--- READING TEXT Enclosed Below ---

If you still want to do development, can you use what you are currently doing
as part of a portfolio to show future employers? Do you have a portfolio of
your work? Spend the next two weeks at work taking screenshots, making notes,
etc, of EVERYTHING you've done at the company for the last two years. You
don't know what you'll want later, and if it is internal or changed you won't
be able to get it when you want it. Remember that ticketing system you made?
Screenshots of that too, especially if that recognizable company's name is on
it. If it's not on it, put it on it, then take another screenshot.

#3 You say you don't have mobility in terms of changing jobs. Why is that?
Experience, education, geography? Can you stomach moving if you got a better
job offer? What salary would you move for? You have no degree - how would your
prospects differ if you had one? How old are you now and when will you retire?
Is it worth working part-time, schooling full-time to earn the degree in order
to have 30+ years of increased happiness?

--- End of Enclosed READING TEXT ---
--- RECORDS SHOWN Enclosed Below ---

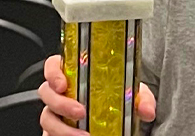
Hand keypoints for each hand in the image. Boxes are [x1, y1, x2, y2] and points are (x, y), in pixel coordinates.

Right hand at [38, 54, 154, 133]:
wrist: (119, 121)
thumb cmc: (119, 100)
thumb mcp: (132, 94)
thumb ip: (141, 98)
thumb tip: (147, 110)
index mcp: (74, 75)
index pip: (53, 66)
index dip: (53, 73)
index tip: (62, 84)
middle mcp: (61, 93)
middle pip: (46, 93)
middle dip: (61, 103)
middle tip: (81, 112)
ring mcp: (56, 114)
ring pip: (47, 118)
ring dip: (63, 128)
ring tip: (83, 135)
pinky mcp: (56, 132)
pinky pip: (50, 135)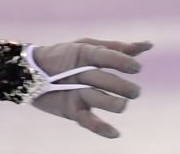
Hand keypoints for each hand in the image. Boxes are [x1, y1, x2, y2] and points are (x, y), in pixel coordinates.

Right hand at [29, 37, 152, 139]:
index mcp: (85, 53)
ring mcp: (74, 91)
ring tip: (123, 105)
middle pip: (103, 79)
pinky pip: (87, 120)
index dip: (121, 61)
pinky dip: (101, 129)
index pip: (105, 56)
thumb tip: (148, 45)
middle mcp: (80, 72)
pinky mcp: (70, 110)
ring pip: (97, 98)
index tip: (137, 68)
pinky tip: (115, 134)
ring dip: (113, 103)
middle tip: (135, 92)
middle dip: (122, 86)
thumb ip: (118, 48)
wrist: (31, 73)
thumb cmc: (67, 57)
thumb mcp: (89, 47)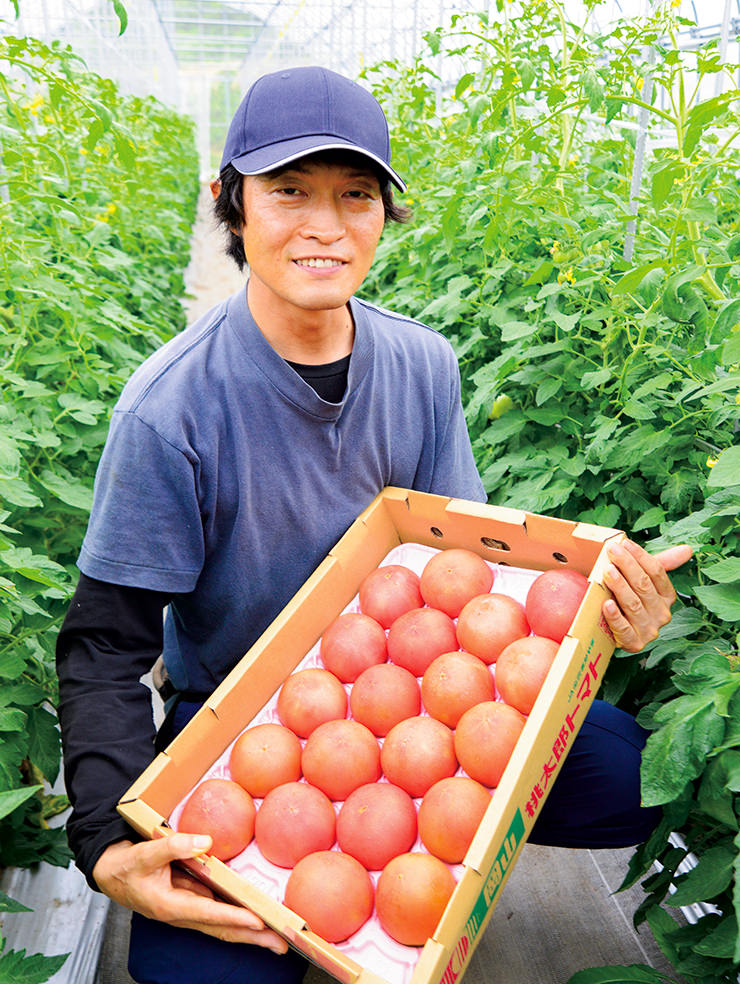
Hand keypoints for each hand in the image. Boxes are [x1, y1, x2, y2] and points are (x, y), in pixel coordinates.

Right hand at [92, 836, 287, 953]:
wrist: (114, 875)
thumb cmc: (128, 866)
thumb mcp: (146, 853)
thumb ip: (174, 846)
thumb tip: (205, 841)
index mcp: (171, 906)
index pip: (209, 913)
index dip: (233, 917)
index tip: (258, 921)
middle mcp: (184, 914)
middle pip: (223, 929)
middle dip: (252, 937)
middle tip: (282, 943)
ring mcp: (190, 910)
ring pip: (224, 925)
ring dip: (251, 933)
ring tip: (277, 939)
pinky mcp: (194, 903)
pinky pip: (221, 915)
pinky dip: (239, 920)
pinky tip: (258, 921)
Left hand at [601, 540, 692, 652]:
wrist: (614, 631)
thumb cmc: (630, 599)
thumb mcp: (645, 581)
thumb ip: (662, 564)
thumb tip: (688, 549)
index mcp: (667, 596)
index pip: (656, 572)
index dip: (640, 556)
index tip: (624, 543)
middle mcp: (662, 614)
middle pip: (644, 585)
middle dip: (627, 566)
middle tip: (612, 551)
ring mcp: (649, 630)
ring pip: (633, 604)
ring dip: (620, 586)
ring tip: (607, 571)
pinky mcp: (634, 643)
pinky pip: (624, 628)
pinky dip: (615, 616)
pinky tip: (606, 604)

--- End of Enclosed RECORDS SHOWN ---

§ **WORK INSTRUCTION**
Continue the career advice text from its last sentence, keeping the same voice. The listing is separate material and is unrelated to the career advice text.

§ **YOUR RESPONSE**
#4 You don't want to be seen as a cost (of course not, it is like saying what
you do is not important to the company or team). It sounds like your boss
outsourced your efforts to another firm and he made a profit from it. It is
easy to look at this like you're being taken advantage of - but look at it
another way - this is your opportunity to move from "cost" to "pays for
himself" to "profit making." Tell your boss to find two more of those
outsource gigs for other dealers and he will start thinking about you
differently because he will be able to directly measure your output.

#5 When you do start to look for the next job, think about how those new jobs
work for their companies. If you're making websites and you work for a
hospital, you're a "cost" again. If you make websites and work for a company
that makes websites... it is a little different. In your next job try to find
a position where you work with other technical people. It can be really hard
to be the lone technical person in an office (just like I'm sure the graphic
designer can have a hard time being the lone designer). Spend time now working
on your resume, don't wait until you see a job listing you want or meet the
right person. You need to have it ready so at any time you can send it out (so
you're not in a rush and make errors).

Ok, here is the summary:

#1 Fresh air, introspection.

#2 Build your portfolio. Be able to prove to a non-technical person that you
have been doing something for the last two years (besides taking a paycheck).

#3 Set your goals, identify obstacles and solutions. Be flexible and open
minded to your options.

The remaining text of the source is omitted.